Source records
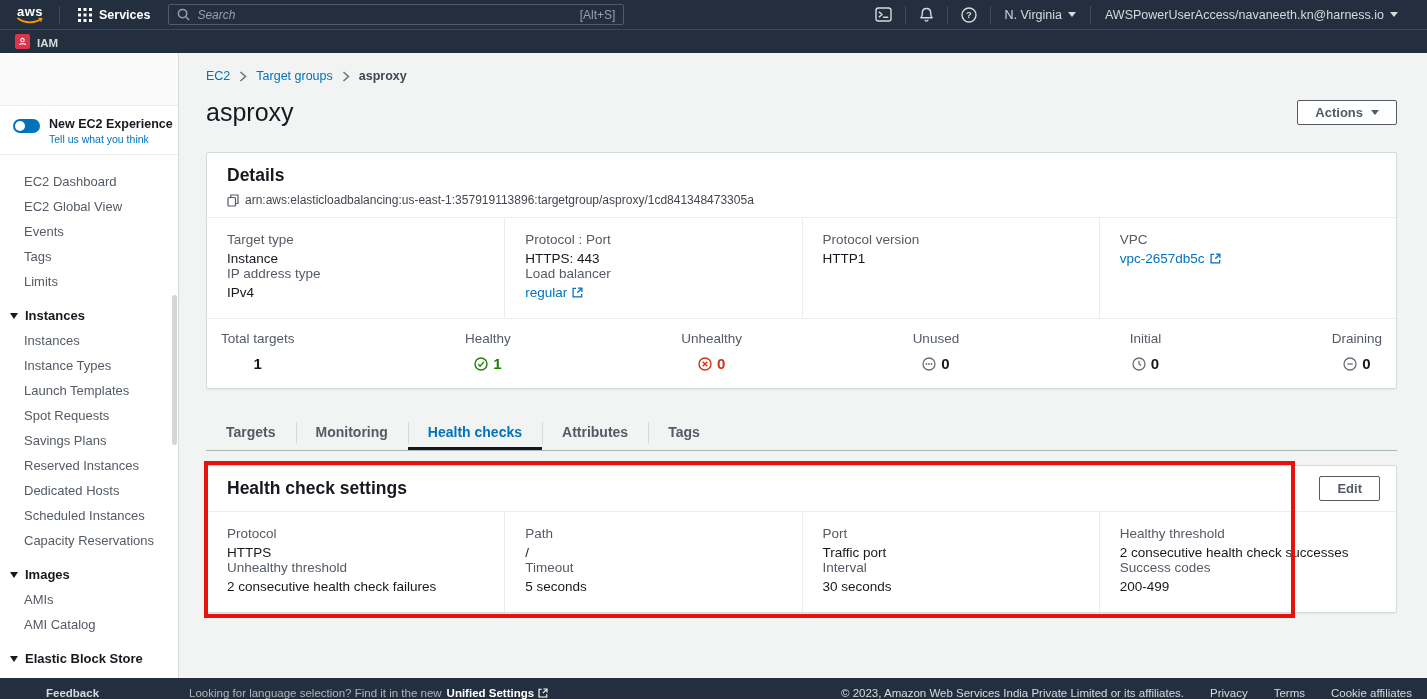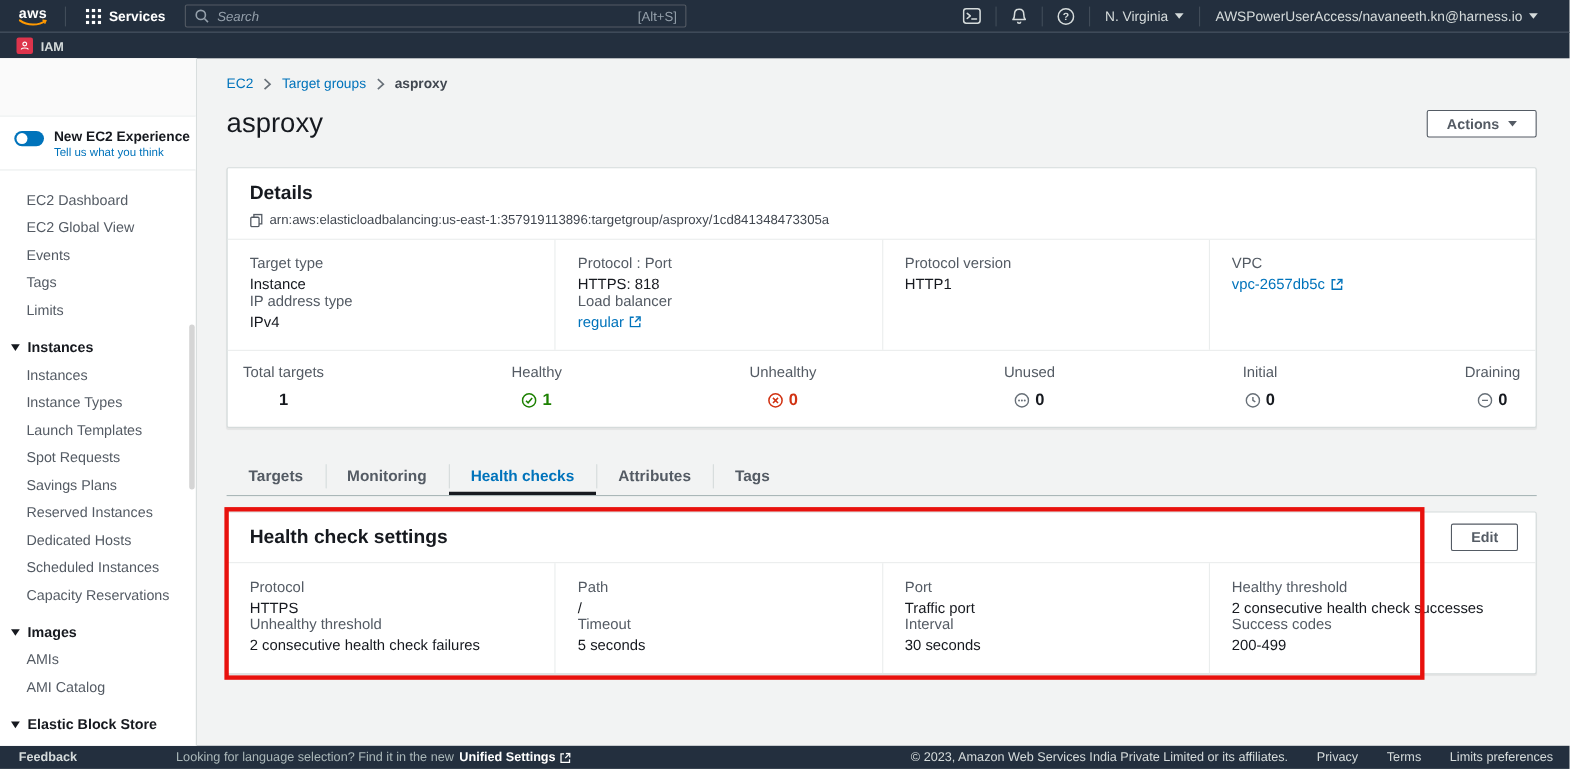--- a/index.html
+++ b/index.html
@@ -271,7 +271,7 @@
         <div class="dcol">
           <div class="field">
             <div class="field-label">Protocol : Port</div>
-            <div class="field-value">HTTPS: 818</div>
+            <div class="field-value">HTTPS: 443</div>
           </div>
           <div class="field">
             <div class="field-label">Load balancer</div>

▶ What is needed
The entries above should be given again exactly, minus any pictures.

▶ Answer below
--- a/index.html
+++ b/index.html
@@ -271,7 +271,7 @@
         <div class="dcol">
           <div class="field">
             <div class="field-label">Protocol : Port</div>
-            <div class="field-value">HTTPS: 818</div>
+            <div class="field-value">HTTPS: 443</div>
           </div>
           <div class="field">
             <div class="field-label">Load balancer</div>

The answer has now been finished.